→ Document:
____________________
He seems to be bored so I need to figure out what is going to work for him

Does he like to play pretend? Here’s something I did with my son which might help yours. He was in public school in Kindergarten so this might look a little different for you than it did for us, but, you might try “playing school” (or something similar).

He would cry over every school like thing I tried to get him to do after we pulled him out (he cried his whole first year of PS KG too). But one thing he still liked to do was “play school” with his toy animals and action figures. One of the larger animals would be the teacher, and a selection of others would be students. At first he wanted to play the teacher and some of the students, and I realized that even with him teaching I could have the students ask questions that he could learn from. But, after a while he let me play the teacher. At first I wasn’t intending it as his real “lessons” and would just make up stuff I thought would supplement (spelling words, math problems, stories I’d read). But after a while I realized I could teach EVERYTHING in “play school.” Books he hated to read he’d read without complaint while pretending to be a dinosaur (helped too cause he felt less like he’d failed if the dinosaur made mistakes…we were still really working to build up his confidence to try then). Lessons he resisted when I tried to teach them directly he would do when I taught them as a mouse with a funny voice.

It takes more time because you have to leave time for pretend things like students getting “in trouble” and dinosaurs having recess and snack or doing “show and tell” but it was totally worth it. We did it all last year and still this year.

What changed from K to this year? Maybe the culmination of the work is too much of a jump, even if he is capable of doing individual pieces. Maybe the last two years seemed to be mostly play-oriented, and now things suddenly have a serious tone. Maybe K took 30 minutes, and 1st grade takes 2 hours. Maybe you spent more time working with him in K, but now don’t. Maybe he got to jump on the trampoline more last year.

Etc…

I think you need to decide the root cause before you’ll know how to handle things.

Also…I noticed that all of your motivational tools mentioned were framed in negative terms (consequences, things to take away etc…) Instead, try to find positive motivators. For example, one I used to use:

“Let’s see who can get done first: you with your math, or me with folding this basket of laundry. Ready…go!”

I was in the room, I could interact, they could see me folding and the concrete model of me getting work done, and I made it fun to race me–we all got our work done. If they finished first, sometimes they’d help me put some things away. And I’d be mock-upset, “What, you beat me?!! How did this happen?” and they would giggle. I made it so they could win if they tried.
____________________
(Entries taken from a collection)
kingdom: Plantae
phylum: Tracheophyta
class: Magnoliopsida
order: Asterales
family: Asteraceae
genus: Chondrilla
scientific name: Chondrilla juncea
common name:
____________________
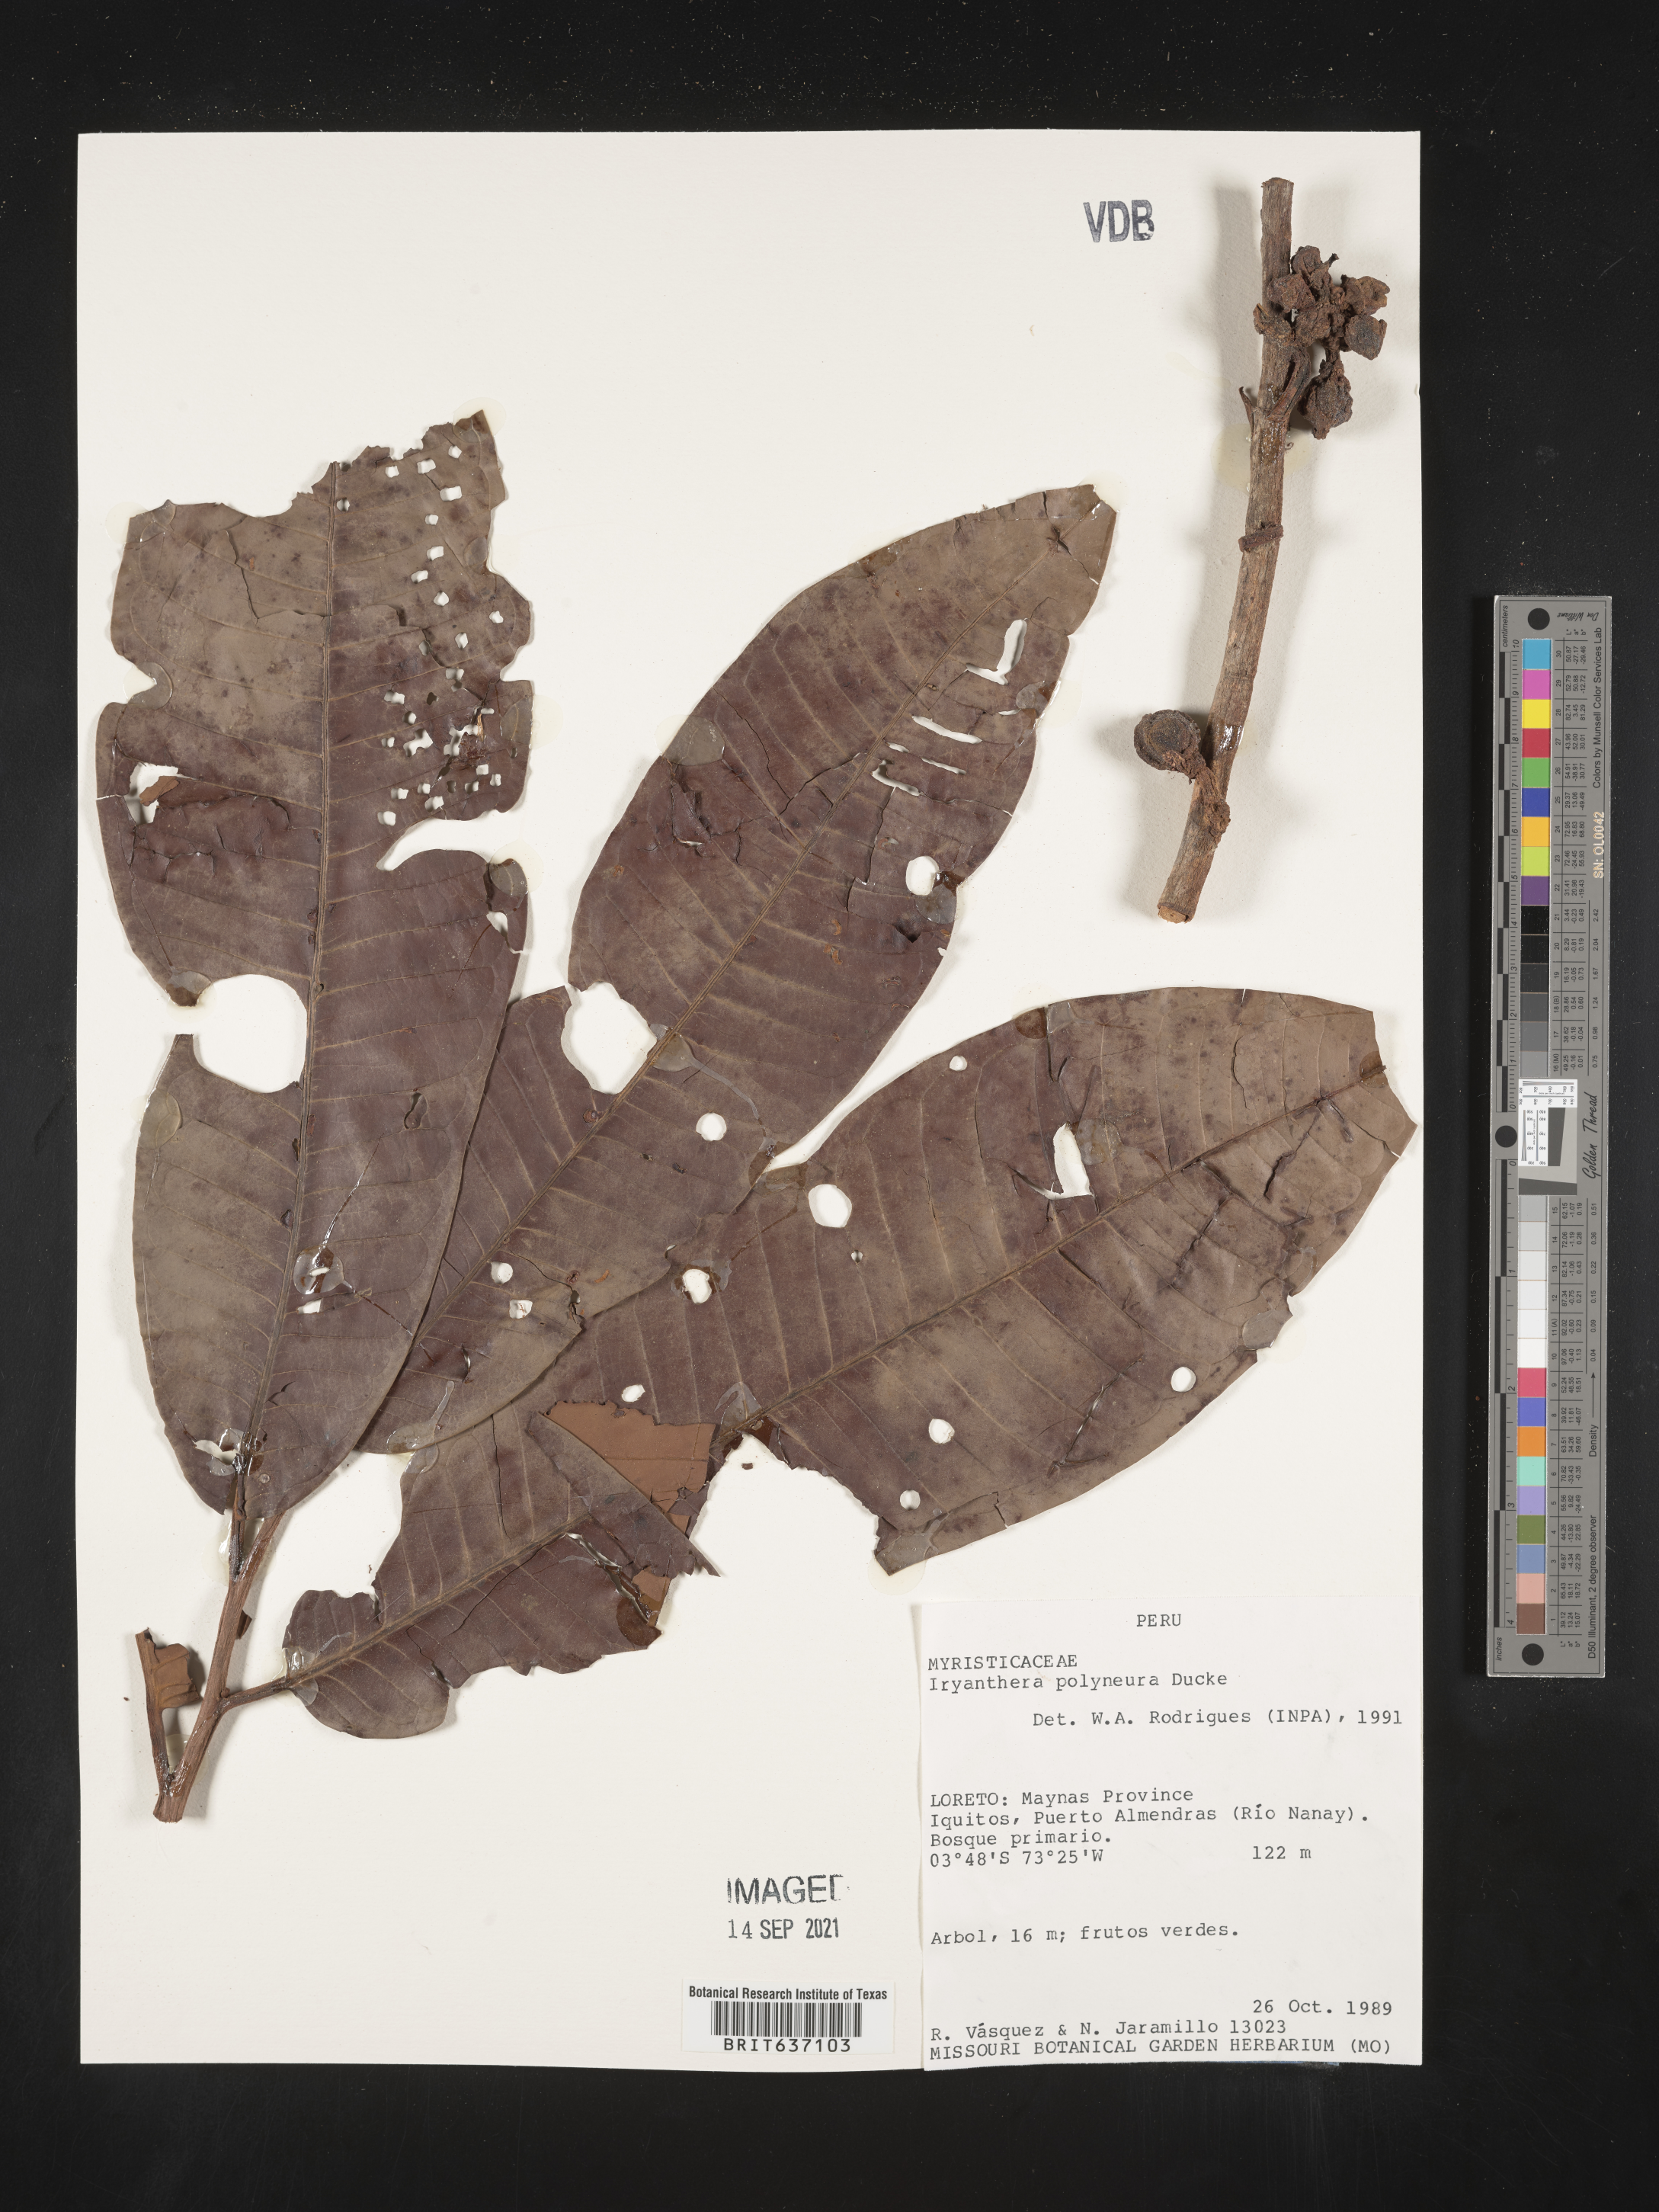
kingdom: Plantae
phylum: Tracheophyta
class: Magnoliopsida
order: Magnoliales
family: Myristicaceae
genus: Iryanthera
____________________
Render this sentence from the homeschooling text in Spanish: "I think you need to decide the root cause before you’ll know how to handle things."

→ Response:
Creo que necesitas determinar la causa de fondo antes de saber cómo manejar las cosas.